**Wybrany fragment:**
○ ○ ○ ○ ○
Proces wprowadzania anglikanizmu i wymuszania schizmy trwał nadal. W jego ramach w 1592 r. Elżbieta I, na miejscu zrabowanego dawnego opactwa Zakonu Świętego Augustyna (łac. Ordo Sancti Augustini – OSA), czyli augustianów, założyła Trinity College, anglikański uniwersytet w Dublinie, mający kształcić pokolenia kolejnych schizmatyków. W północnej Irlandii pojawili się kolonizatorzy protestanccy (anglikanie i prezbiterianie) z Anglii i Szkocji.
Proces napotykał wszelako nieustanny opór. W latach 1594‑1603 wybuchła kolejna rewolta, tzw. wojna dziewięcioletnia (irl. Cogadh na Naoi mBliana) (zwana także rebelią Tyronów).
Została przez Anglików zgnieciona. Represje były ograniczone a po upadku powstania nowy angielski król Jakub I (1566, Edynburg – 1625, Londyn) ogłosił nawet 11.iii.1605 r. akt amnestyjny. Wydawało się, że polityka Jakuba I będzie bardziej liberalna niż jego poprzedniczki, królowej Elżbiety. Kilka miesięcy później aliści, proklamacją z 4.vii.1605 r., król nakazał „wszystkim jezuitom, kapłanom diecezjalnym i wszystkim innym kapłanom, wyświęconym przez jakąkolwiek władzę związaną lub określającą się jako związaną ze Stolicą Apostolską w Rzymie” opuszczenie — do xii.1605 r. — królestwa Irlandii. Ci, którzy odmówią lub odważą się przybyć do Irlandii po wskazanej dacie, a także wszyscy, którzy przyjmować będą lub pomagać takim osobom mieli być natychmiast aresztowani i ukarani „zgodnie z obowiązującym prawem”. Wszyscy obywatele byli namawiani natomiast na „przybywanie do swoich parafialnych kościołów i kaplic, by wysłuchać nabożeństw, w każdą niedzielę i każde święto”, pod groźbą kary za nieposłuszeństwo…
Anglicy zamknęli też kolejną porcję klasztorów i konwentów, m.in. konwent franciszkański w Donegall.
Proklamacja Jakuba I miała jednak ograniczoną skuteczność. Jezuici i księża diecezjalni nie opuścili Irlandii. Ich ilość nawet się zwiększyła dzięki przybyciu kapłanów z kontynentu i uciekających z owładniętej reformacją Anglii, gdzie złapani kapłani sądzeni byli jako zdrajcy. A irlandzcy wierni woleli raczej płacić drobne kary niż uczęszczać na protestanckie modlitwy…
Korneliusz mimo iż posługiwał na terenach kontrolowanych przez powstańców uniknął represji. Uniknął ich też po 14.ix.1607 r., gdy większość lordów irlandzkich, która brała udział w powstaniu — wśród nich dwóch głównych przywódców irlandzkiej opozycji: Hugon (ang. Hugh) O'Neill (ok. 1550, Tyrone – 1616, Rzym), hrabia (ang. earl) irl. Tír Eoghain (Tyrone), oraz Roderyk (irl. Rudhraighe) O'Donnell (1575 – 1608, Rzym), 1. hrabia irl. Tír Chonaill (Tyrconnell) — zmuszona została do ucieczki na kontynent.
○ ○ ○ ○ ○
**Dane poniżej:**
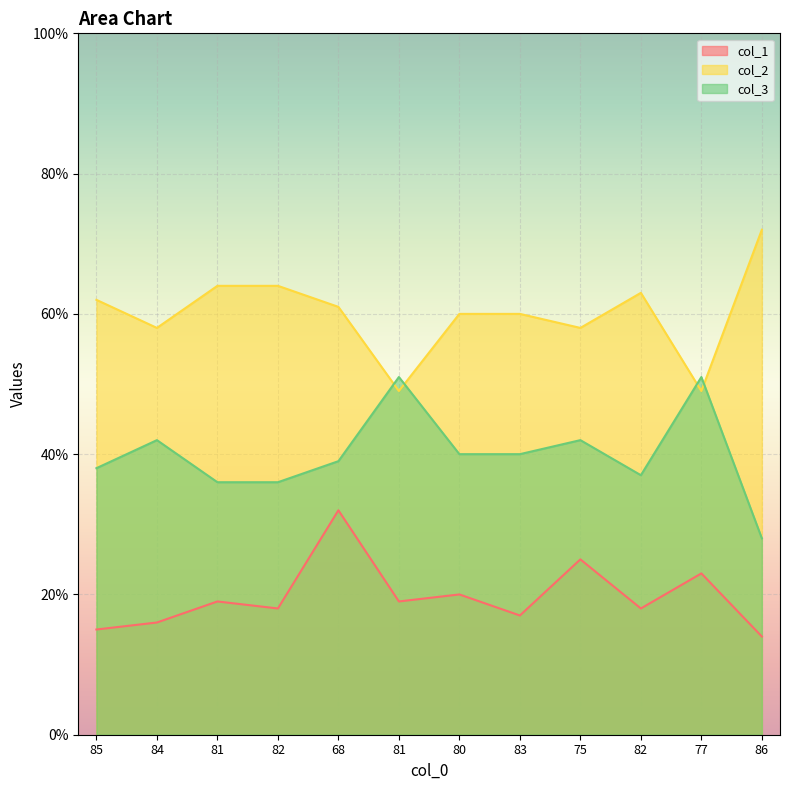

At how many categories does at least one series exceed 63?

3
○ ○ ○ ○ ○
**Lista zadań:**
[1] Odpowiedz na pytania dotyczące fragmentu o anglikanizmie w Irlandii, oznaczając odpowiedzi tymi samymi literami co pytania.
(a) W którym roku Elżbieta I założyła Trinity College?
(b) Jakiego dnia Jakub I ogłosił akt amnestyjny?
(c) Gdzie znajdował się konwent franciszkański wymieniony jako zamknięty przez Anglików?
[2] Przepisz część fragmentu o anglikanizmie w Irlandii od słów „Proces wprowadzania anglikanizmu” do słów „także rebelią Tyronów).” włącznie, zastępując „nieustanny opór” wyrażeniem „ciągły sprzeciw”.
[3] Wypisz wszystkie daty z fragmentu o anglikanizmie w Irlandii, w których podano dzień, miesiąc i rok.
Wykaz to osobny materiał, niezależny od fragmentu.

**Odpowiedzi do ćwiczenia:**
[1]
(a) W 1592 r.
(b) 11.iii.1605 r.
(c) W Donegall.

[2]
Proces wprowadzania anglikanizmu i wymuszania schizmy trwał nadal. W jego ramach w 1592 r. Elżbieta I, na miejscu zrabowanego dawnego opactwa Zakonu Świętego Augustyna (łac. Ordo Sancti Augustini – OSA), czyli augustianów, założyła Trinity College, anglikański uniwersytet w Dublinie, mający kształcić pokolenia kolejnych schizmatyków. W północnej Irlandii pojawili się kolonizatorzy protestanccy (anglikanie i prezbiterianie) z Anglii i Szkocji.
Proces napotykał wszelako ciągły sprzeciw. W latach 1594‑1603 wybuchła kolejna rewolta, tzw. wojna dziewięcioletnia (irl. Cogadh na Naoi mBliana) (zwana także rebelią Tyronów).

[3] 11.iii.1605 r., 4.vii.1605 r., 14.ix.1607 r.